| Consignes |
a) Répondez à ces questions d'après l'extrait :
(i) De quelle couleur est la robe du sannyasin ?
(ii) Quels sont les deux stimulants qu'il convient d'éveiller chez les hommes ?
(iii) Où les papillons de la vallée se réunirent-ils ?
b) Recopiez mot pour mot le passage de l'extrait situé entre « Je me rends » et « nous la donner. », ces deux bornes comprises.
c) Traduisez en anglais cette phrase de l'extrait : « La Vérité, qui est la Vie, ne supporte aucune limitation. »

| Extrait du document |
Aux Indes on s’imagine couramment que celui qui parvient à la Connaissance doit porter la robe orange du sannyasin, devenir un mendiant errant et mépriser le corps physique. En Europe d’autres préjugés prennent la place de celui-là. Mais ces préjugés sont des limitations, et on ne peut pas limiter la Vérité. La nature humaine est partout la même, dans tous les climats, et la Vérité est partout la même, elle ne peut pas être contenue dans des frontières, ni appartenir à des races, à des dogmes, à des églises. Chacun peut la découvrir en se servant avec intelligence de son sens critique. Ce que j’appelle intelligence est l’équilibre entre la pensée et l’émotion; le sens critique est le discernement qui nous permet de choisir ce qui est essentiel et de rejeter ce qui ne l’est pas.
Je me rends bien compte de l’indifférence, de la majorité des hommes à l’égard de la Vérité: ils ignorent jusqu’à son existence. Ils sont comme des prisonniers qui seraient nés dans leur prison et qui ne savent pas qu’elle a une sortie, mais qui souffrent à cause de leur emprisonnement.
La Vérité, qui est la Vie, ne supporte aucune limitation. Pour la découvrir, nous devons nous libérer; et pour nous libérer, nous devons être poussés, par le désir de comprendre, à trouver la cause de nos limitations. La certitude à laquelle nous parvenons alors est le résultat de nos propres luttes, de notre compréhension, de notre doute. Cette certitude, personne ne peut nous la donner.
Le doute et le désir de trouver la Vérité absolue sont les deux stimulants qu’il convient d’éveiller chez les hommes. Ce qui les stimule habituellement, c’est la peur et l’espoir qui naissent de leurs limitations et qui les portent à chercher des consolations. Ce besoin d’être réconfortés ne peut pas les amener à découvrir la Vérité. Ceux qui sont consolés et réconfortés n’ont pas pour cela découvert la cause de leur souffrance, ils ne sont pas sortis de prison. Ils ont trouvé un délassement passager en changeant de position. Chercher à se faire consoler équivaut à une stagnation, une trahison de la Vérité. La Vérité ne réconforte pas, on ne peut la capter comme un courant électrique, la réduire dans un transformateur, et l’utiliser pour notre confort. Sa grande lumière ne peut pas être tamisée.
Voici à ce propos une histoire hindoue. Une fois, au printemps, tous les papillons de la vallée se réunirent à l’ombre fraîche d’un arbre. Ils discutaient au sujet de la lumière; les uns affirmaient ce que d’autres niaient, jusqu’à ce qu’un papillon se déclarât prêt à aller découvrir ce que la lumière était réellement. Tous attendirent patiemment son retour. Lorsque le papillon revint, il leur apprit que la lumière était beaucoup trop forte pour qu’on pût s’en approcher. Mais les autres ne furent pas satisfaits de cette réponse, et ils voulurent en savoir plus long. Un autre papillon se mit en route et leur communiqua à son retour qu’il n’avait pu s’approcher de la lumière tant elle était puissante et aveuglante. Cette déclaration non plus ne fut pas trouvée suffisante et un troisième papillon s’envola vers le même but. Blessé, il leur dit à son retour que la lumière était si chaude qu’elle l’avait brûlé. Et à sa suite un quatrième partit, mais pour ne pas revenir. La Vérité, qui est Lumière, l’avait consumé.

| Données brutes |
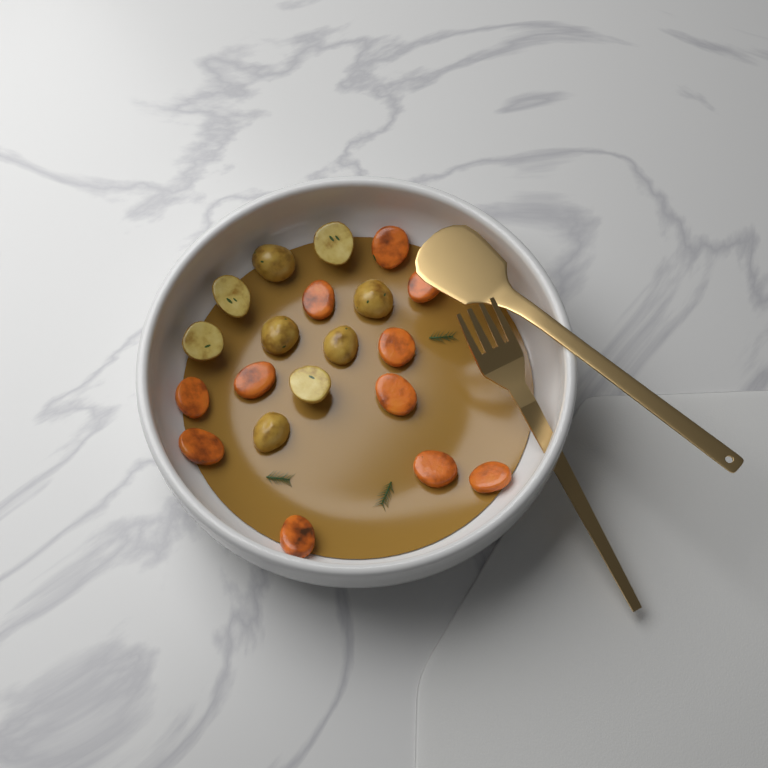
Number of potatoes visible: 9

| Réponses |
a)
(i) Orange.
(ii) Le doute et le désir de trouver la Vérité absolue.
(iii) À l'ombre fraîche d'un arbre.

b)
Je me rends bien compte de l’indifférence, de la majorité des hommes à l’égard de la Vérité: ils ignorent jusqu’à son existence. Ils sont comme des prisonniers qui seraient nés dans leur prison et qui ne savent pas qu’elle a une sortie, mais qui souffrent à cause de leur emprisonnement.
La Vérité, qui est la Vie, ne supporte aucune limitation. Pour la découvrir, nous devons nous libérer; et pour nous libérer, nous devons être poussés, par le désir de comprendre, à trouver la cause de nos limitations. La certitude à laquelle nous parvenons alors est le résultat de nos propres luttes, de notre compréhension, de notre doute. Cette certitude, personne ne peut nous la donner.

c) Truth, which is Life, tolerates no limitation.